Now that Apple has made a full switch to Intel processors, running Windows on Macs has become more common than most people ever thought it would be. Be it on Parallels or Apple’s Boot Camp there is usually a need to run Windows on your Mac or have a second machine handy. This series of articles is about making Windows a more comfortable environment for a Mac user. Of course not all of the Mac elements will carry over, but we can get pretty close using mostly freeware. These articles are written for Windows XP SP2, however the majority of these programs have versions coming out for Windows Vista in the near future.
In this article we will emulate the most basic elements of the GUI of OS X Tiger. This means ditching the default Luna visual style that is reminiscent of Fisher Price Toys. Please keep in mind that this is only the first step, so not all the features of Tiger’s GUI will carry over quite yet. Please also note that it is possible to use the built in “Visual Style” feature to make your machine look like a Mac with a dll hack. But doing so will only skin the buttons, scroll bars, and the taskbar. For that reason we will not cover that in this article, but for more information on hacking the uxtheme.dll file in Windows XP take a look at this article on Neowin.net.

Extracted records
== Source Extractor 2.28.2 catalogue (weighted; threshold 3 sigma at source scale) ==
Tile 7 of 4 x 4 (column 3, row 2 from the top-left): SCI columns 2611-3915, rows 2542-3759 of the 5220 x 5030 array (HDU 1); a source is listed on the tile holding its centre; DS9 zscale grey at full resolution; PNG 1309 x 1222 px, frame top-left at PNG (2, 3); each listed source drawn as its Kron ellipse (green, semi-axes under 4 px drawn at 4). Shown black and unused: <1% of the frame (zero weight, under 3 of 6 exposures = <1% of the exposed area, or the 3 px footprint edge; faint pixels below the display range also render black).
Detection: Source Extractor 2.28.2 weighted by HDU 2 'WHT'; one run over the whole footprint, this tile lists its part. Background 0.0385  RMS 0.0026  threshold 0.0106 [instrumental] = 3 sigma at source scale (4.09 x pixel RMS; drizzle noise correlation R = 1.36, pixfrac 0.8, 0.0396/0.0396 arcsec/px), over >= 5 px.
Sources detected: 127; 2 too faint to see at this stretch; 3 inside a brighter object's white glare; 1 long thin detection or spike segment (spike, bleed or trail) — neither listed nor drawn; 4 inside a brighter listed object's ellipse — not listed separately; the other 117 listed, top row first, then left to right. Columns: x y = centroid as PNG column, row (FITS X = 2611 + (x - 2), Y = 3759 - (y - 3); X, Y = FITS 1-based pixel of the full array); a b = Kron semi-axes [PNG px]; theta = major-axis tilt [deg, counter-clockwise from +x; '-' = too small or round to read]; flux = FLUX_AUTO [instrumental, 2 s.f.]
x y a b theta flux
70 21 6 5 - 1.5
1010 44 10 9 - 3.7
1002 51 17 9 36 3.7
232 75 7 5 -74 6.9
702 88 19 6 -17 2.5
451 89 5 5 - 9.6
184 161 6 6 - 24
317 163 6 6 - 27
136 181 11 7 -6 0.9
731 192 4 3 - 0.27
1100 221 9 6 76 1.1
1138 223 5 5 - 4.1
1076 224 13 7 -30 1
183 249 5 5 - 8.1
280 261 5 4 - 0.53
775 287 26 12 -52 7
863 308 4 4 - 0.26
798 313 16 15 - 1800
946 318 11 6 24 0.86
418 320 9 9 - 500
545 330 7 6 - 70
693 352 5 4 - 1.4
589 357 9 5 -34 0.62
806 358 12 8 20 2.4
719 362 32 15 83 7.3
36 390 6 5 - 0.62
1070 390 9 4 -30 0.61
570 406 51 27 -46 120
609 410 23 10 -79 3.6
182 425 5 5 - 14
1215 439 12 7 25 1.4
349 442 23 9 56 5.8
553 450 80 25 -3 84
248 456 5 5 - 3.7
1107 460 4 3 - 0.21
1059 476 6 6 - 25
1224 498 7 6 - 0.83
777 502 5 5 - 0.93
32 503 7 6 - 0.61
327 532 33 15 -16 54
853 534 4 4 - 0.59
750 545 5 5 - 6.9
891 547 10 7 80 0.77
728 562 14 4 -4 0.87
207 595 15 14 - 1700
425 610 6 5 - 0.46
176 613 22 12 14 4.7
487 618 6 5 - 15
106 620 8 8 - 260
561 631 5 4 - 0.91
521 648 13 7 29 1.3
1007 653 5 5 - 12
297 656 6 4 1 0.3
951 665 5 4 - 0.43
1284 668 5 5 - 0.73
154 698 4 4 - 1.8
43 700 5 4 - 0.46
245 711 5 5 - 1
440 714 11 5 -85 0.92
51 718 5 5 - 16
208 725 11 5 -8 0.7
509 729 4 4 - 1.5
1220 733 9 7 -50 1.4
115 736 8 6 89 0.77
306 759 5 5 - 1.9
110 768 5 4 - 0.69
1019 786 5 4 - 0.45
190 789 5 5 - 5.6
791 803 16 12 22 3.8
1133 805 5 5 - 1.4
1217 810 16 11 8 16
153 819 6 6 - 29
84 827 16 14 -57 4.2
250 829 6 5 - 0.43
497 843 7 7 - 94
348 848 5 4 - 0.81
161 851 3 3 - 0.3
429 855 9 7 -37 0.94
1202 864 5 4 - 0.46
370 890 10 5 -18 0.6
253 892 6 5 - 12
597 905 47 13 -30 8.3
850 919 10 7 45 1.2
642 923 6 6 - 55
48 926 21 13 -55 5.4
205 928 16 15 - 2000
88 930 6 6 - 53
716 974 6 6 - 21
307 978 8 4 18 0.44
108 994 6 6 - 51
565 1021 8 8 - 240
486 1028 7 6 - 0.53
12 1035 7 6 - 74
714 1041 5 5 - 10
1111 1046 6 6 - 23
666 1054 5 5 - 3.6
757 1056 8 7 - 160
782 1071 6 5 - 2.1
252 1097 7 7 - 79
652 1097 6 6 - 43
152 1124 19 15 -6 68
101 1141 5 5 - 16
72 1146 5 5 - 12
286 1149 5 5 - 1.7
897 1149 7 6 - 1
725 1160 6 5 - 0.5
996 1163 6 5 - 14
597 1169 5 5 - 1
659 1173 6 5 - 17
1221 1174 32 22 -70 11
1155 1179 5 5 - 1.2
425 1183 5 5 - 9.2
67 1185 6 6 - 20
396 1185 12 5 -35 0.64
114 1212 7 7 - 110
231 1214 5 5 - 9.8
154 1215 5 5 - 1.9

Required work >>
A. Which version of Windows is the article on making Windows look like a Mac written for?
B. Continue the article on making Windows look like a Mac from the point where it stops.

Per-task outputs >>
A. Windows XP SP2

B.
This is the safest and most user friendly method of changing the GUI on your Windows machine. No system files are altered and there is little to no slowdown. There is a freeware version you can try first, but most the features require you purchase the full version. If you’re running this on Apple hardware you will meet the system requirements so there is nothing to worry about. The install is as simple as any other Windows application and even comes with a few visual styles built in.
Once you have that installed, you have a choice of which Tiger visual style you want to download. There is a plethora of them out there, but two of them stand out amongst the crowd. Both are well developed and have multiple options to change the color schemes within the theme. I suggest you take a thorough look at the screenshots for each style before reading on, and that you give them both a shot to see which suits your needs best. When trying each visual style take a good look at the information in the included read-me files as many common questions are answered in them.
This is probably the most popular Tiger theme because of all the sub-styles it includes. The buttons on application windows are located left side and the look is emulated almost perfectly. Shadows, spotlight and the menu bar are noticeably missing, but all will be featured in future articles. The button on the top right rolls the window up to take less space while working with multiple applications. After using this for a few hours you may find it painful to be without while using Windows. As with all WindowBlinds themes it is recommended you restart your computer after applying it to avoid problems.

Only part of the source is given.